Die Lohnkosten in der Branche machen weniger als 8 Prozent aus. Dennoch herrscht in den Schlachtereien ein extremes 
Ausbeutungssystem. Die große Mehrheit der Beschäftigten bei Tönnies – und eine Mehrheit der Beschäftigten
in der gesamten Fleischbranche – arbeitet auf Basis von Werkverträgen. Um den Mindestlohn zu unter-
laufen, treten die Fleischkonzerne einen Großteil der Arbeit an (meist ausländische) Dienstleistungsunternehmen ab, die ohne Rücksicht auf Mindestlöhne auf Werkvertragsbasis arbeiten lassen. In der EU sind diese Werksverträge seit 2007 auch offiziell zugelassen. Das Fleischverarbeitungsunternehmen schließt mit den Subunternehmen einen Vertrag über eine bestimmte Anzahl von Leistungen des Schlachtens und Zerlegens. Es ist dann Sache des Subunternehmers, entsprechende Arbeitskräfte anzuheuern. Es sind fast ausschließlich osteuropäische Beschäftigte. Der katholische Priester Peter Kossen kümmert sich seit Jahren um die Werkvertragler. Er spricht von „sklavenartigen Zuständen“, von „Menschenhandel“ und von „Wegwerfmenschen“, die das Schweinesystem der Tönnies & Co. charakterisieren würden. Exportiert wird übrigens auch dorthin, wo sehr viele der Arbeitskräfte herkommen – nach Rumänien und Bulgarien.

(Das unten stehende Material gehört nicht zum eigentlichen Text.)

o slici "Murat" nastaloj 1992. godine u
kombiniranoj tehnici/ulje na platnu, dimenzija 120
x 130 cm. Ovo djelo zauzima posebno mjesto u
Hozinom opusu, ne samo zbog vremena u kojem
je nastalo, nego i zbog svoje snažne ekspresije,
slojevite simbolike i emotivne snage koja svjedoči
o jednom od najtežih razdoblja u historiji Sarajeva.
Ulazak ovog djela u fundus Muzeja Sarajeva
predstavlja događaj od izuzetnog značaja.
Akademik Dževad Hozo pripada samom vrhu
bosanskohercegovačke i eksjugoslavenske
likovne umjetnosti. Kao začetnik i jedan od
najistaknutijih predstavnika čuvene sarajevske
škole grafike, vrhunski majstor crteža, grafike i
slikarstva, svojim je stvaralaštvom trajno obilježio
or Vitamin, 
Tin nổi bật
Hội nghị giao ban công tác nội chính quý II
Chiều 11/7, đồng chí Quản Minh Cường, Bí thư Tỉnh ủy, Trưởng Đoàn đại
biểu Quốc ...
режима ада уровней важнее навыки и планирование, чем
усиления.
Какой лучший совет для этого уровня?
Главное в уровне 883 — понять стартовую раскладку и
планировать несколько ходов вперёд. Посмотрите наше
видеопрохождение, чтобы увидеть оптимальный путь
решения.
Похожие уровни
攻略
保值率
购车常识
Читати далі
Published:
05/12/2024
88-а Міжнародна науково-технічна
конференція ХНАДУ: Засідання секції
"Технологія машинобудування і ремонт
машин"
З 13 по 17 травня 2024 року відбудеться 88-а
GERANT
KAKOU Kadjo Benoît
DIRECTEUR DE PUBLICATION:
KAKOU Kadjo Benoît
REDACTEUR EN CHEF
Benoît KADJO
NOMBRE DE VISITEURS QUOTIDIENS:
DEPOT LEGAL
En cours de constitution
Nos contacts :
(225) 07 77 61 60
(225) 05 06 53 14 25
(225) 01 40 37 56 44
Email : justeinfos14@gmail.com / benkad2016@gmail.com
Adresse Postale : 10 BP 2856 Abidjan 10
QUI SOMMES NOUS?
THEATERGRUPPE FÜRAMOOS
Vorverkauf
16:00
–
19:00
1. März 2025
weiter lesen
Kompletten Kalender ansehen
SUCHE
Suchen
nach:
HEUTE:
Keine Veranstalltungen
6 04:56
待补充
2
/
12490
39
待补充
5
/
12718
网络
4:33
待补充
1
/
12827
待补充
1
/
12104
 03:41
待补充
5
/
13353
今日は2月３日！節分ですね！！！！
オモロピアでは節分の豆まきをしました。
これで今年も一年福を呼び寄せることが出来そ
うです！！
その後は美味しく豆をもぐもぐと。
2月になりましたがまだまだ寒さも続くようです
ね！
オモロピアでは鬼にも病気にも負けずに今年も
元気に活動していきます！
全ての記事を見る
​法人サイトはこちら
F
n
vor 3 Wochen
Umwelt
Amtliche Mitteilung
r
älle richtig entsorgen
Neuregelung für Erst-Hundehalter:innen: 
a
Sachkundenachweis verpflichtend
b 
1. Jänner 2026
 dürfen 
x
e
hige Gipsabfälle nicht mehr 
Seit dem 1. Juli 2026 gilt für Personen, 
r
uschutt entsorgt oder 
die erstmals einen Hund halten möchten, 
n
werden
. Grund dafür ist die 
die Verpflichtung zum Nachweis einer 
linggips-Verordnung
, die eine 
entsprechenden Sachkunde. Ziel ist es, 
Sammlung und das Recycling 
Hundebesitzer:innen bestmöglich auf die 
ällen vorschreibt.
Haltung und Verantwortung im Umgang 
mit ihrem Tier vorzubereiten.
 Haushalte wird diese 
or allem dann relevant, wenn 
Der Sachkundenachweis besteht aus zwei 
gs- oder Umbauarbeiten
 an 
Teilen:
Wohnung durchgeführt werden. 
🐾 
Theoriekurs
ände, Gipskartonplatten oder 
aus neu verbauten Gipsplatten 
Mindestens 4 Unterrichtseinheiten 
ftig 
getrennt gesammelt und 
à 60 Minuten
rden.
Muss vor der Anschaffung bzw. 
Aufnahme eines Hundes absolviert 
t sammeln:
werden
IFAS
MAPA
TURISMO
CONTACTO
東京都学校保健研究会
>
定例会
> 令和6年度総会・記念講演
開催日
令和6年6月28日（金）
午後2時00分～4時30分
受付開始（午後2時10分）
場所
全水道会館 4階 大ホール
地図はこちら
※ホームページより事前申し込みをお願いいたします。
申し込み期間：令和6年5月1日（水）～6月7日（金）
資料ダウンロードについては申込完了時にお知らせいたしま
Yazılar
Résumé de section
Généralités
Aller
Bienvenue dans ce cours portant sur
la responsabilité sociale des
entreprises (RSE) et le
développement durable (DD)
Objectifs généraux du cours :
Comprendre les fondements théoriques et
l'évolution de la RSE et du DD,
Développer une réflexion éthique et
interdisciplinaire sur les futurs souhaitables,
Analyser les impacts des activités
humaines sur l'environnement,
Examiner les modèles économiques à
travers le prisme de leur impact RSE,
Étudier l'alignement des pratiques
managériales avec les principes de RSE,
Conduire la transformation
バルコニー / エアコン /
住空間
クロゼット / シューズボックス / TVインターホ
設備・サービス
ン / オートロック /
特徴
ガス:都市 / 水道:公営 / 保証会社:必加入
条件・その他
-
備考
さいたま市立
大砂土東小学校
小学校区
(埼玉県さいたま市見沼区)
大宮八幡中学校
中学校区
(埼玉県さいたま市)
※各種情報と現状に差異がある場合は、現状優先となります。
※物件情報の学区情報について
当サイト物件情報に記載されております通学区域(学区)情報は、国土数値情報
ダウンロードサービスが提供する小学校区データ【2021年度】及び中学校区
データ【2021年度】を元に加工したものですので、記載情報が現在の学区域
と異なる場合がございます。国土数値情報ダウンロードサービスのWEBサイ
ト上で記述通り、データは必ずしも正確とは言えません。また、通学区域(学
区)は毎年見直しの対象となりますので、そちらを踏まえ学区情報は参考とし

Tönnies als Immobilienspekulant

Der Milliardär Clemens Tönnies ist mit 33 Prozent an der „me and all Hotels GmbH“ beteiligt. Der Mehrheitseigner dieser Hotelgruppe ist die Lindner Hotel AG. Die 2015 gegründete Lindner-Hotel-Tochter baut in Stuttgart im ehemaligen Hauptbahnhof, dem unter Denkmalschutz stehenden Bonatz-Bau, ein neues Vier-Sterne-Hotel. Im Rahmen der Arbeiten am Projekt Stuttgart 21 wurden zwei Flügel des historischen Gebäudes komplett abgerissen. Das Hauptgebäude wurde 2019 entkernt; alle Service-Einrichtungen – Toiletten inklusive – wurden geschlossen bzw. herausgenommen, obgleich der eigentliche neue Bahnhof im Keller auch laut Planungen der Deutschen Bahn AG frühestens 2025 den Betrieb aufnehmen soll. Solange gibt es für diese Einrichtungen Provisorien in Containern und Nebengebäuden. Vorher aber steigt neu aus dem Bonatz-Bau – das Hotel mit dem Vier- Sterne-Schweinchen-Status. Der Architekt, der das Hotel planen und umsetzen soll, heißt Christoph Ingen hoven. Ingenhoven wiederum hat (gemeinsam mit Frei Otto) in den 1990er Jahren den Stuttgart21-Bahnhof entworfen. Während Frei Otto sich bereits 2010 von dem Vorhaben lossagte und da-bei Sicherheitsbedenken äußerte, ist Ingenhoven weiter bei Stuttgart21 und an anderen damit zusammenhängenden Immobilien-Projekten beteiligt. So nun auch beim erwähnten 4-Sterne-Hotel im Bonatzbau. Damit gibt es eine Verbindung zwischen dem größten Infrastrukturprojekt in Deutschland (mit mehr als 10 Milliarden Euro Investitionssumme), das auf den Abbau der Schienenkapazität um gut 30 Prozent, auf weitere Bahnprivatisierung und Förderung des Autoverkehrs hinausläuft, und dem größten Profiteur bei der aufsteigenden Fleischwirtschaft. Das Wirtschaftsmagazin Forbes schätzt das Vermögen der Tönnies-Familie (im Wesentlichen Clemens Tönnies und Robert Tönnies) auf gut fünf Milliarden Euro.